Freemasons is the oldest and greatest fraternity, Allen said, being the stepping stone for the Scottish Rite, York Rite, Shriners, Eastern Stars and many others. He added that some of the Masons’ traditions and the organizations structures are the roots for many other organizations and fraternities spanning across the world.

Joy said his family has been involved with the Masons for a number of years and he wanted to get involved after being in a Shriner’s Hospital as a kid. He said, thanks to the medical treatment he received as a kid, he was able to walk, run and play football. He said he wanted to give back to the organization that helped him.

“Help those who helped me,” he said.

Sageser said the Havre Masons have about 70 members with 20 active members. He added that they are always looking for people who want to get involved.

“We make good men and make them better,” he said.

He said this year is the first time the Masonic lodge has held this raffle.
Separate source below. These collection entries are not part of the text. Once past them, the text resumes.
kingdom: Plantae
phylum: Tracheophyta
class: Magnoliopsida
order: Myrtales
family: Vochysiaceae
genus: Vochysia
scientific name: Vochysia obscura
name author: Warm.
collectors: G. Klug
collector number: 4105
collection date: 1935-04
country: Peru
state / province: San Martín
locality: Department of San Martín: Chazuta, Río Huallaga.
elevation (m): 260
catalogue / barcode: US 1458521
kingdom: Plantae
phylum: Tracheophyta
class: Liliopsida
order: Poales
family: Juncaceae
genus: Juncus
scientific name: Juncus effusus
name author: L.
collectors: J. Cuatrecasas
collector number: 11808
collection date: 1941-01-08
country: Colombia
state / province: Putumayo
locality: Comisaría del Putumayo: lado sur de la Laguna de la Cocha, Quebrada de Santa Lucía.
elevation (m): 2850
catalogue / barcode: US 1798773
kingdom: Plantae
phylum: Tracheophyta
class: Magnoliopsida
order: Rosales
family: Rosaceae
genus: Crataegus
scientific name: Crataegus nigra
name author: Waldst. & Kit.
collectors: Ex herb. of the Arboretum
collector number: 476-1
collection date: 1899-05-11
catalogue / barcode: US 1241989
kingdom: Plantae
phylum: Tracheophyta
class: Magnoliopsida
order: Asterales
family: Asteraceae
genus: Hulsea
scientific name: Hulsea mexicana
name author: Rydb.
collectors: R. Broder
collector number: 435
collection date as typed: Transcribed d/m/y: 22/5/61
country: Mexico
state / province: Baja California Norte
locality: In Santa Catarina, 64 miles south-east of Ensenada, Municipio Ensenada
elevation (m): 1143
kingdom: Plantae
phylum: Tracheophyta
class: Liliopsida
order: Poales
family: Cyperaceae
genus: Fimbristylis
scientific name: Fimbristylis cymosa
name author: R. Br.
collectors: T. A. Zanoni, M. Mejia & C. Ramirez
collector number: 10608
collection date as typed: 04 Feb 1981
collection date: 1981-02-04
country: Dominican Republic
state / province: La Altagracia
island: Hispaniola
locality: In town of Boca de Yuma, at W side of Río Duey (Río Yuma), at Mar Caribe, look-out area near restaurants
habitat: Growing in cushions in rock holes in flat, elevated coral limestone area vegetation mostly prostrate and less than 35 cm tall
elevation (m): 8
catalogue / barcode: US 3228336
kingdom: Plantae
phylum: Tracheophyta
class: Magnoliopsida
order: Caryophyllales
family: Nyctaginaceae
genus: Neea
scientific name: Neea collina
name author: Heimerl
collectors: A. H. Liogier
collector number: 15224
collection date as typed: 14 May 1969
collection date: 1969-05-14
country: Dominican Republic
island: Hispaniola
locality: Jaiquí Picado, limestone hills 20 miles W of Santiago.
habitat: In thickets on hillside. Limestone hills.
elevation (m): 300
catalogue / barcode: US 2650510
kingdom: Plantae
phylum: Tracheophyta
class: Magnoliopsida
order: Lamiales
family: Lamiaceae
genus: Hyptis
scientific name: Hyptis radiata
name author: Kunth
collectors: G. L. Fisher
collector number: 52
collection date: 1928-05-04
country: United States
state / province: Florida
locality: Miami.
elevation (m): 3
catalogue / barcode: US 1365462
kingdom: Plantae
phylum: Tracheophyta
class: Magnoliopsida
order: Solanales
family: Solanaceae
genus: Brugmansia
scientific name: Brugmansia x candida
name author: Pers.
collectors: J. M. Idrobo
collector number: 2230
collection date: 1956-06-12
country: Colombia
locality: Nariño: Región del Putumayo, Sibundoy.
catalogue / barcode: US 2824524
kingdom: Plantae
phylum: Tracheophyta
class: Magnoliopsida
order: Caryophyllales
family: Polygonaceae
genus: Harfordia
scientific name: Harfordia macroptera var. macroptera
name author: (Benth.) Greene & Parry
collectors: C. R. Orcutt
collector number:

Out of the 750 tickets they were prepared to sell, he said, they sold more than 600 of them.

Sageser said he wanted to thank everyone who supported the Masonic Lodge by purchasing tickets for the raffle and, he added, everyone should keep their eyes open for the next one.

He said the Masonic Lodge may hold a second raffle in late summer, right before hunting season.

Havre Masonic Lodge 55 holds meetings the second Thursday of every month in the back of the Elks Lodge in Havre at 7 p.m.

Sageser said the Masons are about community and being able to speak with like-minded individuals working toward the common good.

The Freemasons are the oldest fraternal organization in the world, Masonic Service Association of North America website says, opening its first Masonic lodge in London in 1717, although some historians date the organization’s origins back several hundred years before that. The organization has done a variety of community projects around the world. The Freemasons are not a religion, nor is it a substitute for religion, the website says.